Intervention de Jean-Claude Ameisen

Réunion du 21 mai 2013 à 17h30
Office parlementaire d'évaluation des choix scientifiques et technologiques

Jean-Claude Ameisen, président du CCNE :

L'AMP ne confère pas de droit à l'enfant. Le cadre actuel de l'AMP répond à un désir d'enfant qui ne peut être satisfait. Dès lors que le législateur a demandé que l'homme et la femme apportent la preuve qu'ils vivent déjà ensemble, il est évident que l'intérêt est dirigé non pas sur le couple, mais sur le futur enfant, dont l'intérêt est ainsi pris indirectement en compte.

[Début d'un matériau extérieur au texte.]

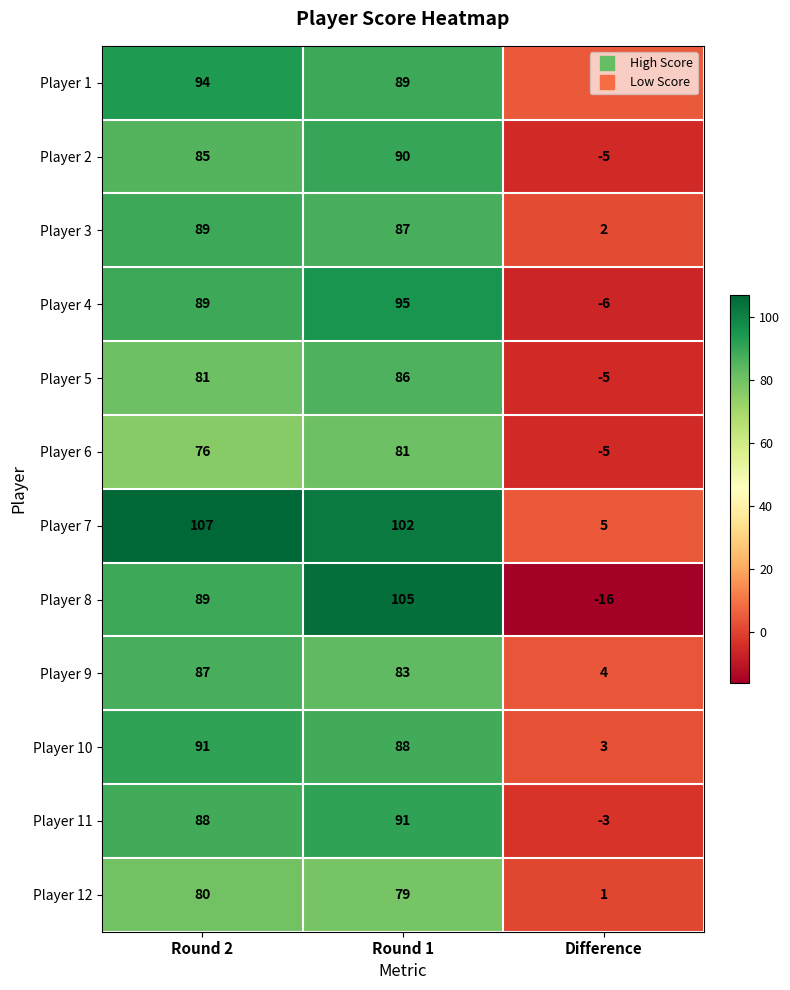

Is it true that Player 10 equals 149 at Round 1?

False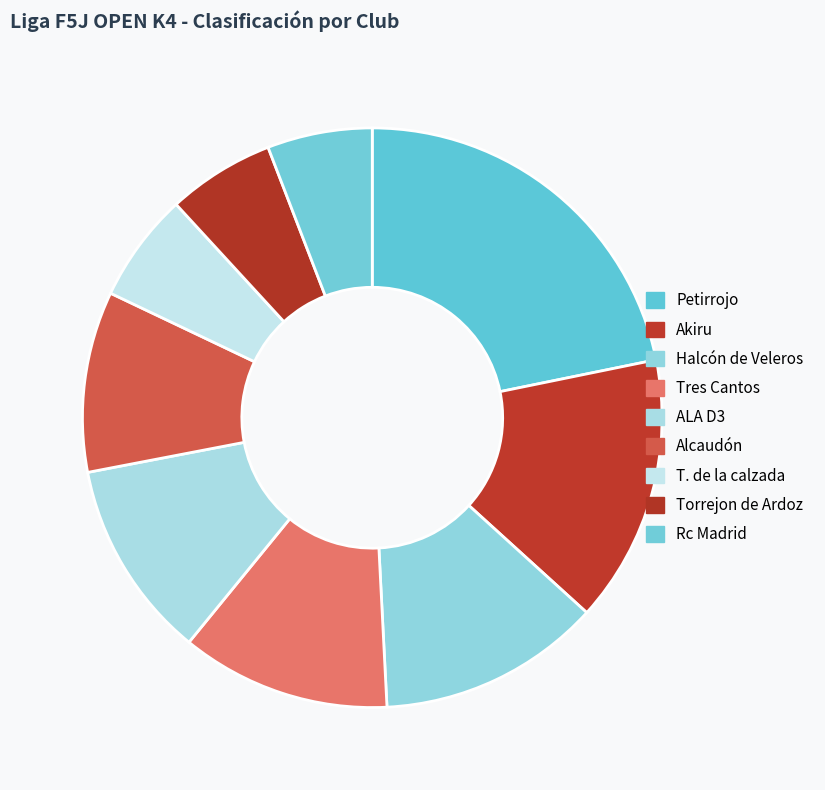

To the nearest percent, what portion does Halcón de Veleros represent?

12%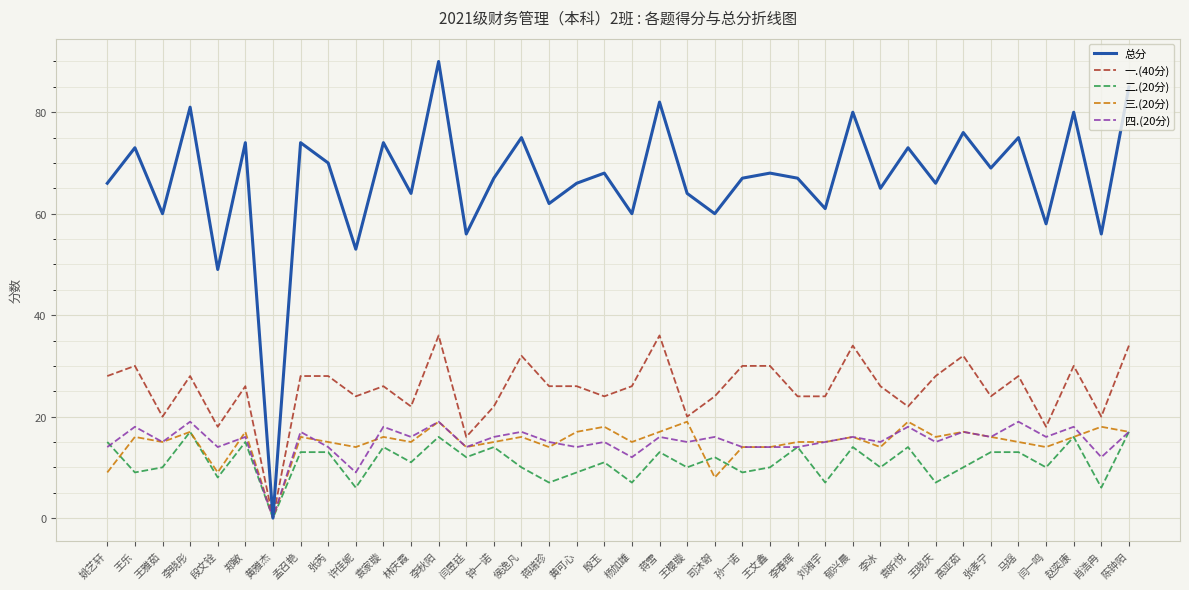

Which series has the widest spread of values?

总分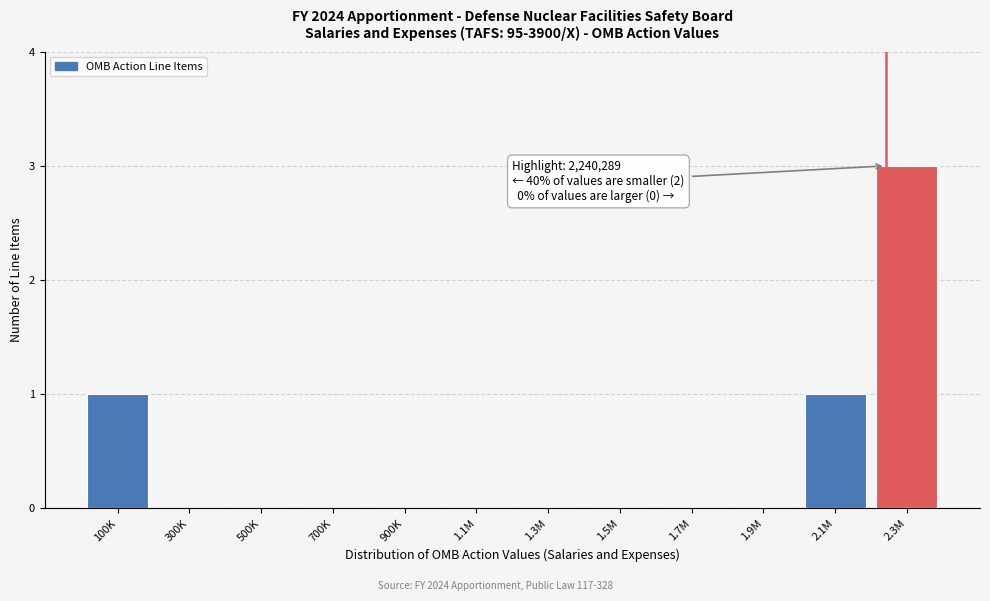

Reading right to left, what are all the values shown in this chart?

2.3M=3	2.1M=1	1.9M=0	1.7M=0	1.5M=0	1.3M=0	1.1M=0	900K=0	700K=0	500K=0	300K=0	100K=1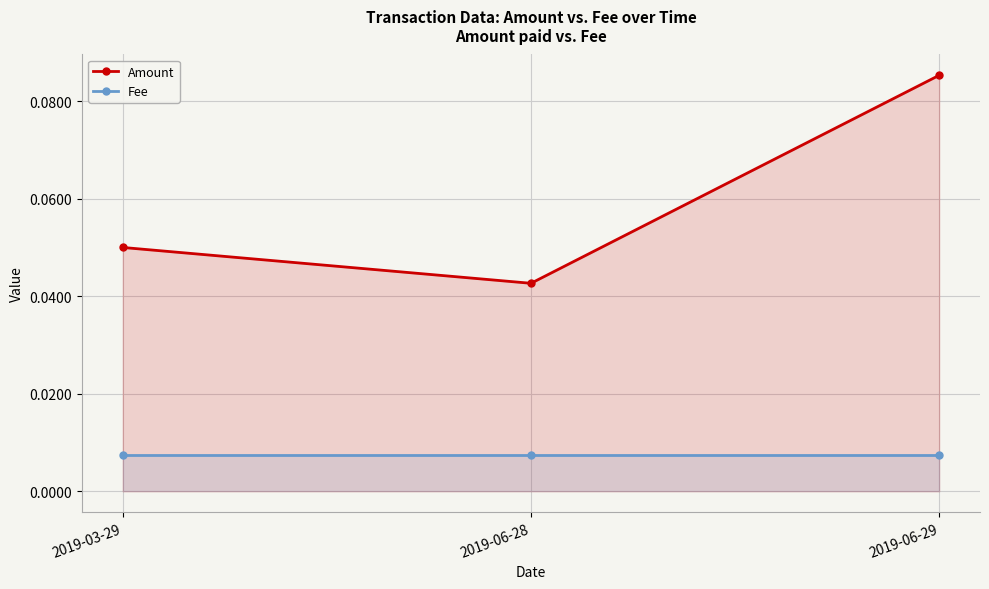

Which category has the lowest value in the Fee series?

2019-03-29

Les questions à propos de l'impact des techniques sur l'intérêt de l'enfant en cas d'autoconservation ou d'ICSI se posent autant dans les indications médicales actuelles de l'AMP que dans le cadre d'une future loi sur la famille. C'est l'occasion de les revisiter. Lorsqu'il y a deux ans et demi, le Comité a émis un avis sur la recherche concernant les cellules d'origine embryonnaire humaine et l'embryon, il lui était apparu qu'une question importante – qui était une exception à la création d'embryons à visée de recherche – toucherait aux recherches indispensables sur les embryons, lorsqu'on modifie des techniques d'AMP de telle manière que la vie de l'enfant à naître ne soit pas mise en danger. Le fait de ne pas pouvoir effectuer certaines recherches est une façon de ne pas vérifier l'innocuité des techniques mises au point sur l'enfant qui est né. Ces questions se posent en amont de l'AMP et dans le cadre même de l'AMP. Ainsi l'ICSI a été mise au point et pratiquée sans recherche préalable avant que des enfants ne soient nés, ce qui pose problème.

Si on imagine des indications d'AMP pour femmes seules ou pour les couples de femmes, il s'agirait d'indications techniques très anciennes et très simples, à savoir l'insémination artificielle avec donneur, et non nécessairement la fécondation in vitro. Certains estiment, à tort, que la simplicité de ces techniques ne nécessite pas forcément l'intervention de la médecine, alors que celle-ci reste indispensable pour des raisons de sécurité et de régulation

Faut-il distinguer l'AMP en fonction des techniques utilisées ? Ne serait-ce pas plus pertinent de procéder en fonction des problèmes traités. Le maintien de la notion générale d'AMP paraît appropriée, parce qu'elle recouvre, comme beaucoup de termes médicaux, un champ d'application. Donner des noms différents et traiter ces questions dans des chapitres différents, n'apparaît pas opportun parce que les indications de l'AMP ont une base commune, celle de permettre une procréation. Le diagnostic préimplantatoire est traité à part, parce que la visée et non la technique est différente. Il ne s'agit pas d'une AMP remédiant à une infertilité médicale, mais d'une AMP visant à prévenir la transmission d'une maladie particulièrement grave et incurable. L'indication différente nécessite le recours à une autre notion

À l'initiative de la Commission d'éthique du Québec, de grandes discussions publiques sur la fin de vie se sont déroulées. À la suite de quoi les indications sociétales de l'AMP ont été introduites dans la loi québécoise sans grand émoi public. Or il est apparu rétrospectivement qu'aujourd'hui, au Québec, les indications sociétales représentent l'immense majorité des indications de l'AMP qui n'est donc pas l'extension d'une indication médicale à une indication sociétale, l'infertilité étant rare chez les couples hétérosexuels, alors que pour les couples homosexuels, l'AMP représente le seul recours.

La chirurgie reconstructive devenue la chirurgie esthétique a connu la même évolution, aujourd'hui, la majorité des actes de chirurgie reconstructive relève de la chirurgie esthétique pour convenance personnelle. Lorsqu'on ouvre des indications, on assiste à des changements assez profonds dans la manière dont est ressentie et appliquée une technique médicale.

Le recours par des femmes seules ou par des couples de femmes à l'AMP exigerait que l'on réfléchisse de nouveau à l'anonymat des dons de gamètes.